03 December 2006


An entire year's worth of catalogs, right? Wrong.

A season's worth? Nope.

These are the holiday catalogs that I've received since the week before Thanksgiving, starting the day I got the first mailbox-bursting bundle. In other words, it's about 2 weeks worth of catalogs...the first half of the holiday season. From here on out, I assume I'll get a roughly equal number of "Last Chance to Order" editions.

Last Friday, the mailman didn't even attempt to cram my mail into the box. He just left it on the stoop in a criscross of big rubber bands. Bad sign.

A few more comments:

- This pile represents catalogs only. I didn't cheat and bulk it up with magazines.

- This isn't acutally all catalogs I've received. I've recycled the ones I know I'm not going to use (Victoria's Secret, Harry & David, and another one that apparently consists of nothing but various kinds of English muffins and jams). And I've removed from the pile ones I wanted to read or use right away. I'd say these cullings have reduced the pile by about 1.5".

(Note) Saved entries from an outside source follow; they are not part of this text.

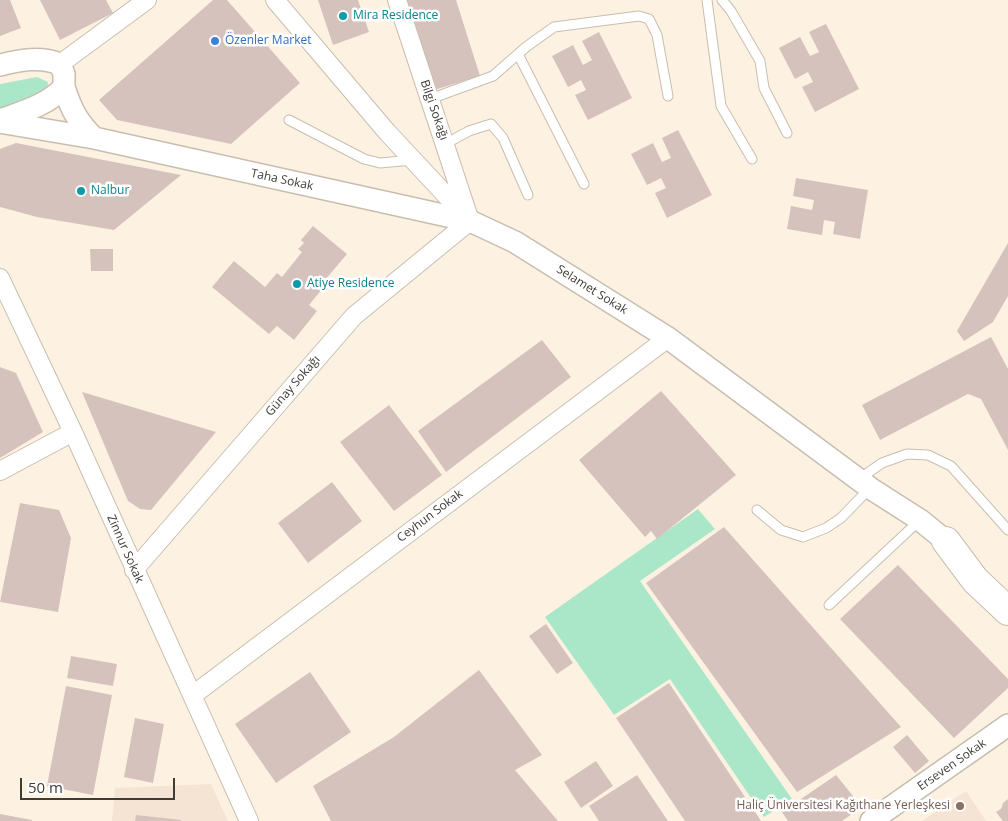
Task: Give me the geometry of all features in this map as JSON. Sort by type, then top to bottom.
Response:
[{"type":"main road","points":[[946,541],[1008,590]]},
{"type":"main road","points":[[946,541],[975,580],[1008,611]]},
{"type":"street","points":[[60,64],[147,0]]},
{"type":"street","name":"Selamet Sokak","points":[[275,0],[413,160],[470,221],[515,242],[668,338],[865,484],[920,520],[946,541]]},
{"type":"street","name":"Bilgi Sokağı","points":[[397,0],[470,221]]},
{"type":"street","points":[[0,65],[32,59],[48,59],[60,64],[64,74],[64,87],[71,109],[81,125],[94,138]]},
{"type":"street","points":[[0,121],[38,106],[58,94],[64,87]]},
{"type":"street","name":"Taha Sokak","points":[[0,121],[94,138],[470,221]]},
{"type":"street","name":"Günay Sokağı","points":[[134,570],[354,316],[470,221]]},
{"type":"street","name":"Zinnur Sokak","points":[[0,278],[73,432],[249,821]]},
{"type":"street","name":"Ceyhun Sokak","points":[[193,694],[668,338]]},
{"type":"street","points":[[0,471],[73,432]]},
{"type":"street","name":"Erseven Sokak","points":[[871,821],[1008,725]]},
{"type":"street","name":"Erseven Sokak","points":[[894,821],[1008,742]]},
{"type":"lane","points":[[707,0],[721,106],[752,159]]},
{"type":"lane","points":[[722,0],[731,11],[760,61],[764,88],[787,133]]},
{"type":"lane","points":[[430,99],[492,76],[554,27],[640,16],[650,19],[658,35],[668,96]]},
{"type":"lane","points":[[518,54],[584,184]]},
{"type":"lane","points":[[289,120],[364,159],[380,163],[413,160]]},
{"type":"lane","points":[[445,144],[469,130],[491,124],[503,138],[528,195]]},
{"type":"lane","points":[[757,510],[781,530],[803,537],[826,528],[841,518],[882,463],[907,454],[928,455],[951,466],[1008,530]]},
{"type":"lane","points":[[829,604],[920,520]]},
{"type":"shaded area","points":[[211,784],[228,821],[112,821],[115,788]]},
{"type":"shaded area","name":"Haliç Üniversitesi Kağıthane Yerleşkesi","points":[[966,791],[986,821],[922,821]]},
{"type":"green space","points":[[37,77],[48,82],[47,93],[0,110],[0,84]]},
{"type":"green space","points":[[698,509],[715,529],[640,581],[792,799],[764,817],[670,679],[614,715],[545,617]]},
{"type":"building","points":[[0,0],[10,0],[21,28],[0,36]]},
{"type":"building","points":[[40,0],[106,0],[113,13],[60,40]]},
{"type":"building","name":"Özenler Market","points":[[213,0],[227,0],[300,83],[231,144],[117,120],[99,100]]},
{"type":"building","name":"Mira Residence","points":[[318,0],[358,0],[369,32],[333,45]]},
{"type":"building","points":[[406,0],[456,0],[480,76],[434,90]]},
{"type":"building","points":[[826,24],[859,89],[815,112],[802,87],[813,82],[808,72],[795,79],[779,48],[800,37],[810,56],[819,52],[809,32]]},
{"type":"building","points":[[599,32],[632,98],[588,120],[575,95],[586,90],[581,80],[568,87],[552,56],[573,45],[583,65],[592,60],[582,41]]},
{"type":"building","points":[[678,130],[712,195],[667,218],[655,193],[666,188],[661,178],[647,185],[631,154],[653,143],[662,162],[671,158],[662,138]]},
{"type":"building","name":"Nalbur","points":[[16,143],[181,175],[114,230],[37,217],[0,207],[0,149]]},
{"type":"building","points":[[796,178],[868,190],[860,239],[833,234],[835,222],[824,220],[822,235],[787,229],[791,206],[812,210],[814,200],[793,196]]},
{"type":"building","name":"Atiye Residence","points":[[313,226],[347,254],[325,280],[328,282],[309,305],[317,311],[294,340],[277,326],[269,334],[212,287],[234,261],[265,287],[277,273],[282,277],[302,252],[298,249],[304,243],[301,240]]},
{"type":"building","points":[[1008,243],[1008,296],[993,322],[964,341],[957,331]]},
{"type":"building","points":[[90,249],[113,249],[113,271],[91,271]]},
{"type":"building","points":[[991,337],[1008,369],[1008,450],[981,399],[968,394],[880,440],[862,405]]},
{"type":"building","points":[[542,340],[571,377],[446,472],[418,431]]},
{"type":"building","points":[[0,367],[16,373],[43,432],[0,458]]},
{"type":"building","points":[[661,391],[736,475],[657,539],[651,531],[645,537],[579,460]]},
{"type":"building","points":[[82,392],[216,432],[151,510],[140,509],[128,501]]},
{"type":"building","points":[[389,405],[442,475],[394,511],[340,442]]},
{"type":"building","points":[[332,482],[362,521],[308,563],[278,523]]},
{"type":"building","points":[[20,503],[59,510],[71,538],[58,612],[0,602]]},
{"type":"building","points":[[724,527],[901,727],[797,792],[646,583]]},
{"type":"building","points":[[898,565],[1008,679],[1008,688],[954,738],[840,619]]},
{"type":"building","points":[[546,624],[573,663],[557,674],[529,636]]},
{"type":"building","points":[[71,656],[117,664],[113,686],[67,678]]},
{"type":"building","points":[[479,670],[542,755],[515,770],[558,821],[331,821],[313,786],[394,737]]},
{"type":"building","points":[[310,672],[351,732],[276,783],[235,724]]},
{"type":"building","points":[[669,683],[761,821],[685,821],[616,718]]},
{"type":"building","points":[[66,686],[112,695],[93,795],[47,786]]},
{"type":"building","points":[[135,718],[164,724],[153,783],[124,777]]},
{"type":"building","points":[[907,735],[929,761],[915,773],[893,747]]},
{"type":"building","points":[[596,761],[613,786],[581,808],[564,782]]},
{"type":"building","points":[[637,775],[668,821],[599,821],[589,806]]},
{"type":"building","points":[[836,775],[862,807],[842,821],[788,821],[782,812]]},
{"type":"building","points":[[1008,799],[1008,821],[1003,821],[996,812],[1001,809],[1003,803]]},
{"type":"building","points":[[0,814],[32,820],[32,821],[0,821]]},
{"type":"building","points":[[136,815],[181,820],[181,821],[135,821]]},
{"type":"place","name":"Mira Residence","points":[[343,16]]},
{"type":"place","name":"Özenler Market","points":[[215,41]]},
{"type":"place","name":"Nalbur","points":[[81,191]]},
{"type":"place","name":"Atiye Residence","points":[[297,284]]},
{"type":"place","name":"Haliç Üniversitesi Kağıthane Yerleşkesi","points":[[960,806]]}]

- These catalogs are in my name only. My husband is the only other person in the household, and he doesn't order from catalogs. Presumably, if he were also a catalog user, this stack could be twice as high.

Now the big question: Why am I keeping all these?

Because I use them. I really do most of my holiday shopping via catalog, and my family has received better gifts because of it. Sure, when I go to the mall, I find some surprisingly good stuff, and I've done some fairly successful holiday shopping at malls. But I don't like going to the mall. When it comes to small, special gifts and cards, I prefer to give the business to local shops and do the shopping on foot. And when it comes to finding gifts that really fit the recipient's needs and wants, I just can't beat the catalogs for specificity, variety, speed, and service. Specific opera DVDs for my parents, an illustrated book of fairies for my sister-in-law who loves fantasy, shoe cleats for my brother who just bought a house in the snowy suburbs...I really don't think I could have gotten those gifts so quicky and easily if I had to drive from store to store. I also find catalogs a great way to shop for clothes and shoes in my exact sizes. Going to a department store, while visually stimulating, is more of a crapshoot. And if something does need to be returned, sending it back by USPS, UPS, or FedEx is actually easier than toting it back to the store.

These catalogs are sitting here in a pile, waiting for me to place them in a file cabinet where I really do have a manila folder for each catalog company to hold the latest catalog edition, along with receipts for orders placed. That's my project for the rest of the night.


  1. I'm not much of a catalog shopper during the year, but they're a saving grace during the holidays.

    My new A5 Filofax--my first--arrived and it's the best-looking planner I've ever seen. I haven't had a moment to start moving my life to it. . .but will, hopefully very soon. (although it doesn't have any 2006 calendar pages, so I'm going to have to make my own if I want to start using it this month). And I better, as I have NO shopping plan in place yet. :-)

  2. It seems though that so many catalogues is very unfriendly to the environment. All my shopping for Xmas is 90% online , nearly everything has come from Amazon or Muji that I can do from any PC I'm sat at. I swapped Amazon Wishlists with my partner, how sad is that?!

  3. You're right about the environmental issue, Keven. The problem is, except for Amazon and similar places, the more you order online, the more catalogs they send you!

    I've got some tree-hugging planned for my next post, so stay tuned!

    P.S. Congratulations on your purchase, Jeff. Ah -- nothing like the smell of new leather! Have fun pouring your life into it. I recommend a glass of chilled chardonnay and an assortment of ink colors. (Er, in pens, that is, not in the wine!)